We have obtained detections to date on baselines between Hawaii (SMA + JCMT), and the continental United States (LMT + SMT), with an angular resolution corresponding to 6 Schwarzschild radii for Sgr A*. ALMA will double this angular resolution. Future EHT observations may be able to obtain a resolution as fine as 1.5 Schwarzschild radii.

Baseline Resolution at 230 GHz Resolution at 345 GHz
LMT - SMT 140 μas/ 14 RSch 93 μas/ 9.3 RSch
Hawaii - SMT 58 μas/ 5.8 RSch 39 μas/ 3.9 RSch
Hawaii - ALMA 28 μas/ 2.8 RSch 19 μas/ 1.9 RSch
Plateau de Bure - South Pole 23 μas/ 2.3 RSch 15 μas/ 1.5 RSch

Table showing the resolution (both in Microarcseconds and Sgr A* Schwarzschild Radii) achievable on Sgr A* with current and future EHT baselines.

Animated GIF showing increased uv coverage when more array sites are added to the EHT.

The improving uv coverage as telescopes are added EHT array.

Image fidelity: As more telescopes are added to the EHT, we will be able to produce images of the emission around black holes. In general, the fidelity of images produced by an interferometric array increases as additional telescopes are added to the array.

Radio astronomers use the term "uv coverage" to refer to the projected baseline lengths and orientations for which data are obtained.
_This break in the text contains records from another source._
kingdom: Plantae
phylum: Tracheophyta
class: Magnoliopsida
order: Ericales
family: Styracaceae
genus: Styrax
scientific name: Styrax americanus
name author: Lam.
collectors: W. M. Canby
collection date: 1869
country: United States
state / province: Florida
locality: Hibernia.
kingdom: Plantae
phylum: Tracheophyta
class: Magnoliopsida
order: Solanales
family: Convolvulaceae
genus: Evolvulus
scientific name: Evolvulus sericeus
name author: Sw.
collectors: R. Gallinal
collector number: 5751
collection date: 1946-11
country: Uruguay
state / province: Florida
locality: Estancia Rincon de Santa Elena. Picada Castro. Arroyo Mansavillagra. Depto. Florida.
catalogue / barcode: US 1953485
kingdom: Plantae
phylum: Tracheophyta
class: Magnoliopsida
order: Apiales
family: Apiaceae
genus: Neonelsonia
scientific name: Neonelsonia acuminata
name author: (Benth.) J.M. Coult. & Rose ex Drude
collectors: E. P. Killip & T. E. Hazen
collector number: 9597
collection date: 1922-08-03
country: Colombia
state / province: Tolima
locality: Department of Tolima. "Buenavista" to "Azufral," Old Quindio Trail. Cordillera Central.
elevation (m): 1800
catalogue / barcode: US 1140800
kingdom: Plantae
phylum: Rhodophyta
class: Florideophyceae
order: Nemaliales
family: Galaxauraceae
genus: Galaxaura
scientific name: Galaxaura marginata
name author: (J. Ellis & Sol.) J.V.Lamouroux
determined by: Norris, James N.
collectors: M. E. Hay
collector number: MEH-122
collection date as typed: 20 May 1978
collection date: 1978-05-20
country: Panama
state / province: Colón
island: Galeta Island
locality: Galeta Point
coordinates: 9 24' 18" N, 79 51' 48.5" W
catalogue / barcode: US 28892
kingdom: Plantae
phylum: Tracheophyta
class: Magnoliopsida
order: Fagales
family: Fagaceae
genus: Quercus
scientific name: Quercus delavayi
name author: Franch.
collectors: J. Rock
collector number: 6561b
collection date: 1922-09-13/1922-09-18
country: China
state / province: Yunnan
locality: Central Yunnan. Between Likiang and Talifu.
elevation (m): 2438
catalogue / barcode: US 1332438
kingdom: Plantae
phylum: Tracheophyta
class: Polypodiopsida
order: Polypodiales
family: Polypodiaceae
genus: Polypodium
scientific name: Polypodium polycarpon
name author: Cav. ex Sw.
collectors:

The east and north projection of each baseline as measured in units of the observing wavelength are referred to as "u" and "v", respectively. As the Earth rotates, the projection of each baseline in the plane normal to the direction to the source changes such that each baseline sweeps out an arc in the uv plane. Each location in the uv plane corresponds to one Fourier component of the image on the sky. The ability to reconstruct the sky image improves with increasing uv coverage.

An additional consideration when scaling a project to include a wide array of telescopes is the weather and observation variability for each observatory. Having sites in deserts, tropics, mountains, and ice fields reinforces the need to account for climate differences, which we continue to monitor and analyze to find key times throughout the year for optimal visibility. Here, we take key measurements of atmospheric opacity and transmittance to find correlations among all our array sites, thus discerning the best observation periods when we can most effectively gather light with all our telescopes. Opacity and transmittance measure the ability of electromagnetic signals to pass through the atmosphere and arrive at our receivers while still encoding the desired information. At high atmospheric opacities, the molecules in the air diffract (change the direction of photon paths) the light so that the original signal decays. Therefore, we continue to monitor weather patterns to minimize the signal decay and observe the most complete wave.

As we build a larger array, more challenges and considerations arise, but with them greater opportunities to increase our baseline, and resolve the structure of black holes.